(Page images and extracted text)
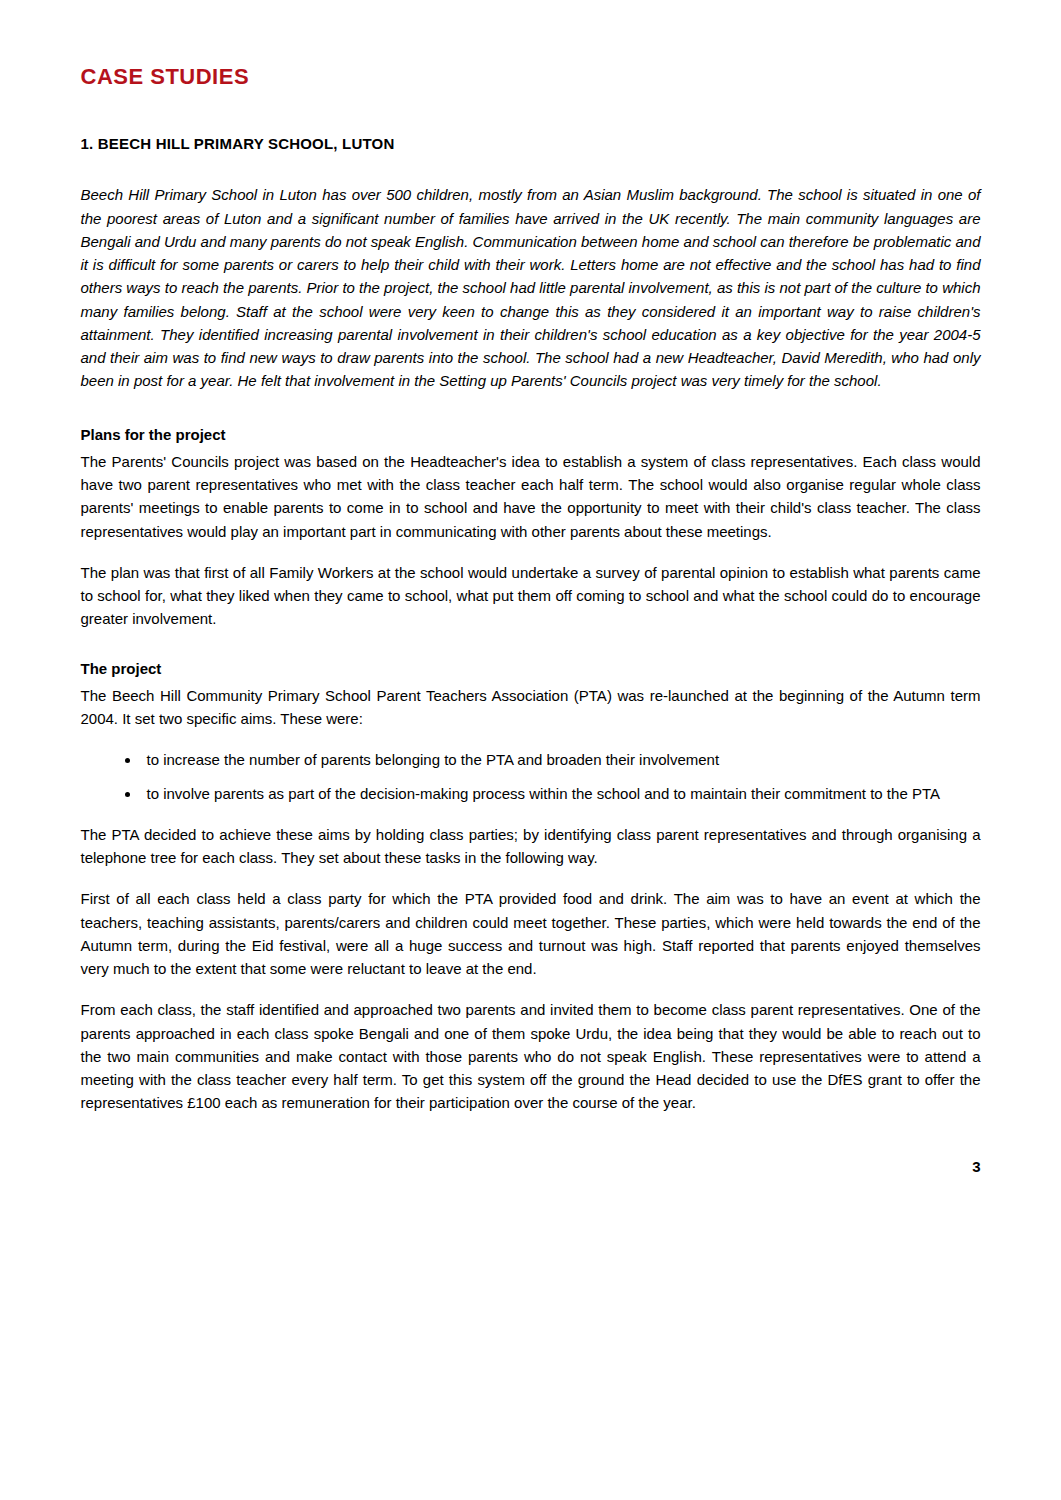CASE STUDIES
1. BEECH HILL PRIMARY SCHOOL, LUTON
Beech Hill Primary School in Luton has over 500 children, mostly from an Asian Muslim background. The school is situated in one of the poorest areas of Luton and a significant number of families have arrived in the UK recently. The main community languages are Bengali and Urdu and many parents do not speak English. Communication between home and school can therefore be problematic and it is difficult for some parents or carers to help their child with their work. Letters home are not effective and the school has had to find others ways to reach the parents. Prior to the project, the school had little parental involvement, as this is not part of the culture to which many families belong. Staff at the school were very keen to change this as they considered it an important way to raise children's attainment. They identified increasing parental involvement in their children's school education as a key objective for the year 2004-5 and their aim was to find new ways to draw parents into the school. The school had a new Headteacher, David Meredith, who had only been in post for a year. He felt that involvement in the Setting up Parents' Councils project was very timely for the school.
Plans for the project
The Parents' Councils project was based on the Headteacher's idea to establish a system of class representatives. Each class would have two parent representatives who met with the class teacher each half term. The school would also organise regular whole class parents' meetings to enable parents to come in to school and have the opportunity to meet with their child's class teacher. The class representatives would play an important part in communicating with other parents about these meetings.
The plan was that first of all Family Workers at the school would undertake a survey of parental opinion to establish what parents came to school for, what they liked when they came to school, what put them off coming to school and what the school could do to encourage greater involvement.
The project
The Beech Hill Community Primary School Parent Teachers Association (PTA) was re-launched at the beginning of the Autumn term 2004. It set two specific aims. These were:
to increase the number of parents belonging to the PTA and broaden their involvement
to involve parents as part of the decision-making process within the school and to maintain their commitment to the PTA
The PTA decided to achieve these aims by holding class parties; by identifying class parent representatives and through organising a telephone tree for each class. They set about these tasks in the following way.
First of all each class held a class party for which the PTA provided food and drink. The aim was to have an event at which the teachers, teaching assistants, parents/carers and children could meet together. These parties, which were held towards the end of the Autumn term, during the Eid festival, were all a huge success and turnout was high. Staff reported that parents enjoyed themselves very much to the extent that some were reluctant to leave at the end.
From each class, the staff identified and approached two parents and invited them to become class parent representatives. One of the parents approached in each class spoke Bengali and one of them spoke Urdu, the idea being that they would be able to reach out to the two main communities and make contact with those parents who do not speak English. These representatives were to attend a meeting with the class teacher every half term. To get this system off the ground the Head decided to use the DfES grant to offer the representatives £100 each as remuneration for their participation over the course of the year.
3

_Task item_
Extract every line of the data exactly; pictures stay out.

_Your solution_
CASE STUDIES
1. BEECH HILL PRIMARY SCHOOL, LUTON
Beech Hill Primary School in Luton has over 500 children, mostly from an Asian Muslim background. The school is situated in one of the poorest areas of Luton and a significant number of families have arrived in the UK recently. The main community languages are Bengali and Urdu and many parents do not speak English. Communication between home and school can therefore be problematic and it is difficult for some parents or carers to help their child with their work. Letters home are not effective and the school has had to find others ways to reach the parents. Prior to the project, the school had little parental involvement, as this is not part of the culture to which many families belong. Staff at the school were very keen to change this as they considered it an important way to raise children's attainment. They identified increasing parental involvement in their children's school education as a key objective for the year 2004-5 and their aim was to find new ways to draw parents into the school. The school had a new Headteacher, David Meredith, who had only been in post for a year. He felt that involvement in the Setting up Parents' Councils project was very timely for the school.
Plans for the project
The Parents' Councils project was based on the Headteacher's idea to establish a system of class representatives. Each class would have two parent representatives who met with the class teacher each half term. The school would also organise regular whole class parents' meetings to enable parents to come in to school and have the opportunity to meet with their child's class teacher. The class representatives would play an important part in communicating with other parents about these meetings.
The plan was that first of all Family Workers at the school would undertake a survey of parental opinion to establish what parents came to school for, what they liked when they came to school, what put them off coming to school and what the school could do to encourage greater involvement.
The project
The Beech Hill Community Primary School Parent Teachers Association (PTA) was re-launched at the beginning of the Autumn term 2004. It set two specific aims. These were:
to increase the number of parents belonging to the PTA and broaden their involvement
to involve parents as part of the decision-making process within the school and to maintain their commitment to the PTA
The PTA decided to achieve these aims by holding class parties; by identifying class parent representatives and through organising a telephone tree for each class. They set about these tasks in the following way.
First of all each class held a class party for which the PTA provided food and drink. The aim was to have an event at which the teachers, teaching assistants, parents/carers and children could meet together. These parties, which were held towards the end of the Autumn term, during the Eid festival, were all a huge success and turnout was high. Staff reported that parents enjoyed themselves very much to the extent that some were reluctant to leave at the end.
From each class, the staff identified and approached two parents and invited them to become class parent representatives. One of the parents approached in each class spoke Bengali and one of them spoke Urdu, the idea being that they would be able to reach out to the two main communities and make contact with those parents who do not speak English. These representatives were to attend a meeting with the class teacher every half term. To get this system off the ground the Head decided to use the DfES grant to offer the representatives £100 each as remuneration for their participation over the course of the year.
3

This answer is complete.